Quando non c’è più niente da fare. Quanto ci si sente disperati, con l’acqua alla gola. Quando non ce la si fa più.
E’ in quel momento che la speranza appare solo una: la fuga.
Via, andare via da tutti e a da tutto, sciogliere ogni legame con quel mondo che sta stretto, che sembra solo un incubo.
E’ a quel punto che si paga un barcone malandato come se fosse una crociera. E’ in quel momento che si decide di mollare tutto, affrontare qualsiasi paura, attraversare l’Inferno piuttosto di trovare una vita nuova.
Purtroppo in questi giorni di storie con questo modello ce ne sono a migliaia e tutti le vedono, passano sotto gli occhi e sono in grado di suscitare anche qualche lacrima … pochi sopportano la disperazione altrui. Eppure risulta difficile intervenire davvero, risulta difficile accogliere chi si trova in una delle più grosse difficoltà umane.

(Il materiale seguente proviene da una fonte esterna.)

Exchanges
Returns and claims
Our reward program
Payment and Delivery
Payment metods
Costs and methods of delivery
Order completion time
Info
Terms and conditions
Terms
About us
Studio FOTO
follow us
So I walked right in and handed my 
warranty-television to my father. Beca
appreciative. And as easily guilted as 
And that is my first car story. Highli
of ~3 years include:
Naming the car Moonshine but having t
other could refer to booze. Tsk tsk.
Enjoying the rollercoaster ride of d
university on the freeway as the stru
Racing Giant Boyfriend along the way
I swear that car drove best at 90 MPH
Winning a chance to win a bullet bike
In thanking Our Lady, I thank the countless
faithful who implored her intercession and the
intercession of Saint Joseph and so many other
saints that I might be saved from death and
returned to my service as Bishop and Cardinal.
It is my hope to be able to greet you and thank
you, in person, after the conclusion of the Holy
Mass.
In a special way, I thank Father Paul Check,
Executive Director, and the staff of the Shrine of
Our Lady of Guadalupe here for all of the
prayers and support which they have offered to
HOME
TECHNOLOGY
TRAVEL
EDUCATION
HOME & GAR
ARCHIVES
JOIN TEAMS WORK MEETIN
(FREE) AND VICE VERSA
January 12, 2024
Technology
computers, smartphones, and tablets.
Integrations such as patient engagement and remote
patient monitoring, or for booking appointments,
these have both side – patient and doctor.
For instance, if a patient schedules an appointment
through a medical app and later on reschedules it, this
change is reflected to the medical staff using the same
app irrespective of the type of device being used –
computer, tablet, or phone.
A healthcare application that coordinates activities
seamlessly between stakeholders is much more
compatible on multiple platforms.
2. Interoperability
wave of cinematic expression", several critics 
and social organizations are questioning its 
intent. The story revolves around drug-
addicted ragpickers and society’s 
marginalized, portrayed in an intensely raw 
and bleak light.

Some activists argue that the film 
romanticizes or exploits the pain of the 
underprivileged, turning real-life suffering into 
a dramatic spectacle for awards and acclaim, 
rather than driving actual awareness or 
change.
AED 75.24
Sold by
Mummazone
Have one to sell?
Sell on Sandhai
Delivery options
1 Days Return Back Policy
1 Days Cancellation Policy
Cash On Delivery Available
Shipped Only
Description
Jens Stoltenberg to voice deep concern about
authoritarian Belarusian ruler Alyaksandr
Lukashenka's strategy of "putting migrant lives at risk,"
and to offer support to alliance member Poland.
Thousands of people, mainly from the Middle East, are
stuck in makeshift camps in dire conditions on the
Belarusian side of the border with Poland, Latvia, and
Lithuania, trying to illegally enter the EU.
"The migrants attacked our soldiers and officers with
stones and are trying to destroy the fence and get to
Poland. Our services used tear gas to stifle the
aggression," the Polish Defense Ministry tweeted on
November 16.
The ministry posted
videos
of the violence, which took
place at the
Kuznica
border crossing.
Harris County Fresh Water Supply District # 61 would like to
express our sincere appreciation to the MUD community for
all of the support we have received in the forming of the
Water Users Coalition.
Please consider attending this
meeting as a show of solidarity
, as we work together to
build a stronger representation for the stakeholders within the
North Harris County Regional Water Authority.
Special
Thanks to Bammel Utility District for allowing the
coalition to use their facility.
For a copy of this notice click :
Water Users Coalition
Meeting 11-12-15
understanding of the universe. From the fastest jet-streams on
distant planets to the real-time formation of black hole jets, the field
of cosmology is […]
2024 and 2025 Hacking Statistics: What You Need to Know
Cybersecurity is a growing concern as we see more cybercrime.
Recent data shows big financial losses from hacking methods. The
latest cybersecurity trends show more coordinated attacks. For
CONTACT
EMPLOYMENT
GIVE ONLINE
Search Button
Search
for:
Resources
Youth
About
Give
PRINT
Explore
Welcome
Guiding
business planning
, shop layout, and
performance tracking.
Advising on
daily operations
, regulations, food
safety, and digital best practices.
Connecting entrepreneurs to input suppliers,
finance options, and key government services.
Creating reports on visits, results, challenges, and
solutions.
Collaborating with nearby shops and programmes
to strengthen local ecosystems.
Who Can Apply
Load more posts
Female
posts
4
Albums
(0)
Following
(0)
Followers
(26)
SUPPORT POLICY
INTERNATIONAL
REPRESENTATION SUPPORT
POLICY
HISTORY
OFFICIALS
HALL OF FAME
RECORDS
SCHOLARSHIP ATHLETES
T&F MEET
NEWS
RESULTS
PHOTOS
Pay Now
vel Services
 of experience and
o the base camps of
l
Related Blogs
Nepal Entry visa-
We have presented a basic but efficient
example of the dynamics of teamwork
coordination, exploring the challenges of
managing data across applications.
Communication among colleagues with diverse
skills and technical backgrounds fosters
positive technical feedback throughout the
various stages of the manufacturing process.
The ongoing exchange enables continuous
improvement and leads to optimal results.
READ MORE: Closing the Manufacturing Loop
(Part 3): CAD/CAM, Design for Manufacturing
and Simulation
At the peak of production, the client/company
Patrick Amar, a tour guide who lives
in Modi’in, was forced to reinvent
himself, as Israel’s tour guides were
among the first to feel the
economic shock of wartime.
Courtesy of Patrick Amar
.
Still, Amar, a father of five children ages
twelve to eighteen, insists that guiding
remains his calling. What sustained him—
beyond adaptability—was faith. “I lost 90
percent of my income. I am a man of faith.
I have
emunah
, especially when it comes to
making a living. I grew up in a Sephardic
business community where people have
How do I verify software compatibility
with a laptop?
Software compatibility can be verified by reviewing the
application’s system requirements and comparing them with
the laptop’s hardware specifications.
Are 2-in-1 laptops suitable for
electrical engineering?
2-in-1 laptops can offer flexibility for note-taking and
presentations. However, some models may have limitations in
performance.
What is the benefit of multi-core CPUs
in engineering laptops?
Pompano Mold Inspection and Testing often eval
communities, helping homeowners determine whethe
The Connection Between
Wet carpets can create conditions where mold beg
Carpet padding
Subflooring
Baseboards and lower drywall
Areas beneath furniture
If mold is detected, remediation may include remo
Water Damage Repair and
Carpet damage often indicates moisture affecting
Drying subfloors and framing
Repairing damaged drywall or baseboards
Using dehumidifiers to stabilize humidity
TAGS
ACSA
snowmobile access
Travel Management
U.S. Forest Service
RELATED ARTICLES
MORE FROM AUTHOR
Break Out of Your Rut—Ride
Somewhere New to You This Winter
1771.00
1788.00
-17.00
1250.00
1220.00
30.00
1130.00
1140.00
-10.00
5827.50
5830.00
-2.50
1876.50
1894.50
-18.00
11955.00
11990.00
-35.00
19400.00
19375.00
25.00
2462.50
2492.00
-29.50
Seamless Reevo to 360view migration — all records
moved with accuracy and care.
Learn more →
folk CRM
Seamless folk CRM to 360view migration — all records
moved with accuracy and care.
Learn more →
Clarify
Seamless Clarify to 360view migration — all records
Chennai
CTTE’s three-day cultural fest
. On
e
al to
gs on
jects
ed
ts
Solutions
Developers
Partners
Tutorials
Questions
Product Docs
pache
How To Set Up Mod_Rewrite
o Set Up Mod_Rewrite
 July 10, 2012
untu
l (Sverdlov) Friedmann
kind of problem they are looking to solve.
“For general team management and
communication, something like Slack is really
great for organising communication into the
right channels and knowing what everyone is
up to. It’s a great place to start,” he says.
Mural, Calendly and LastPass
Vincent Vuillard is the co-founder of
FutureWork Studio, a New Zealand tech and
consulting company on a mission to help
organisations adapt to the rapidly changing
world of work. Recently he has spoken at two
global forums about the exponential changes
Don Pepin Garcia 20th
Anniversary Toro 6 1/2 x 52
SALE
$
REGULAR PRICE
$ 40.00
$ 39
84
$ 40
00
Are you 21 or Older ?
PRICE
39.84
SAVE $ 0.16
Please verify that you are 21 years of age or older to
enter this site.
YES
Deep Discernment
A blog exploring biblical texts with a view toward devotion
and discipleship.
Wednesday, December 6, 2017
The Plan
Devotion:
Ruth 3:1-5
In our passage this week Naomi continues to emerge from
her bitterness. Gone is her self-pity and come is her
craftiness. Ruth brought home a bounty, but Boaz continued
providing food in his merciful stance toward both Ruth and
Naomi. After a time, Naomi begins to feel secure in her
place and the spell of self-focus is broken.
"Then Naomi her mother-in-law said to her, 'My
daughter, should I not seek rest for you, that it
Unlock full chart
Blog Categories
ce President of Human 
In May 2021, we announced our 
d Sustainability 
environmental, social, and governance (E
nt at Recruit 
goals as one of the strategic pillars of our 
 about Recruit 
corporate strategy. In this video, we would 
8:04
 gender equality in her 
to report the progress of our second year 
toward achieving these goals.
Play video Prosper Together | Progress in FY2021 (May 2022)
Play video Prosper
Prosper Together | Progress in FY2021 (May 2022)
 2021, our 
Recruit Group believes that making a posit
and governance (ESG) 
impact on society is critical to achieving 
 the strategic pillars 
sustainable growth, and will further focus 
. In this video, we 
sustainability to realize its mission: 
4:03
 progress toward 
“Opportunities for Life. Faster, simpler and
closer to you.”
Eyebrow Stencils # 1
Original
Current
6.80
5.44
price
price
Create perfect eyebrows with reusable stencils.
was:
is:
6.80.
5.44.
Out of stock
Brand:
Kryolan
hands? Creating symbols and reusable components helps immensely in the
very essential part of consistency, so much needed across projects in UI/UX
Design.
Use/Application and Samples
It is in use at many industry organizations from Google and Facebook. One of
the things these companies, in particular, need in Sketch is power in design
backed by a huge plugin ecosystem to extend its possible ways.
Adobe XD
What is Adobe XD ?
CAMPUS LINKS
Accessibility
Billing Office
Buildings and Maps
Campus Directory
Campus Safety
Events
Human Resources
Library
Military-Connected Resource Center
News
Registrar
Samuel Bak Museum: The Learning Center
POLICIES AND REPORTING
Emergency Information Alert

Strano, se non sbaglio tutti i popoli hanno una storia che è stata toccata almeno una volta dalla fuga, dall’esodo, dall’emigrazione. Rifugiati politici, religiosi, clandestini, persone di ogni provenienza, con le più svariate intenzioni e i più ambiziosi sogni. Tutti con la stessa comune necessità di trovare un luogo accogliente, diverso da quello di partenza, che appare come un miraggio.
L’Ebreo che cerca la Terra Promessa, l’emigrante che va in America per farsi una “nuova vita” nel Nuovo Continente, il cervello dello studente giovane e preparato che fugge alla ricerca di incentivi al suo lavoro e la sua ricerca, l’Egiziano, il Tunisino, il Libico disperato che vuole andare in Europa, che vuole trovare un lavoro e poi chiamare lì la sua famiglia per vivere finalmente una vita dignitosa e soprattutto normale.
A quanti, nel proprio piccolo, non è successo di cercare una via di fuga estrema?
Persino il nostro Don Abbondio ha provato qualcosa del genere:
Possibile che nessuno mi voglia aiutare! Oh che gente! Aspettatemi almeno, che possa venire anch'io con voi; aspettate d'esser quindici o venti, da condurmi via insieme, ch'io non sia abbandonato.
Pensate, un uomo che già normalmente ha paura di ogni possibile problema o “impiccio” della vita, che si trova ad affrontare l’arrivo dei lanzichenecchi, con la fama talmente terribile da scatenare il panico prima del loro arrivo. Ovviamente, il nostro curato agisce come da copione:
pensa solo a se stesso e a trovare qualcuno che lo possa portare in salvo. Per fortuna Perpetua mantiene i nervi saldi e decide con Agnese di recarsi al castello dell’Innominato, da poco convertito e diventato fonte di salvezza per ogni vivente, per trovare rifugio. E assieme a loro molti poveri contadini, pastori e gente comune che all’improvviso si trova a dover scappare a causa degli affari e dei contrasti tra uomini ricchi e famosi che nemmeno si sono mai visti in giro, i cosiddetti “potenti”.
Insomma la storia è sempre quella, che si ripete con forme e nomi diversi, ma è sempre la stessa.
E voi? Vi è mai capitato di voler o dover fuggire?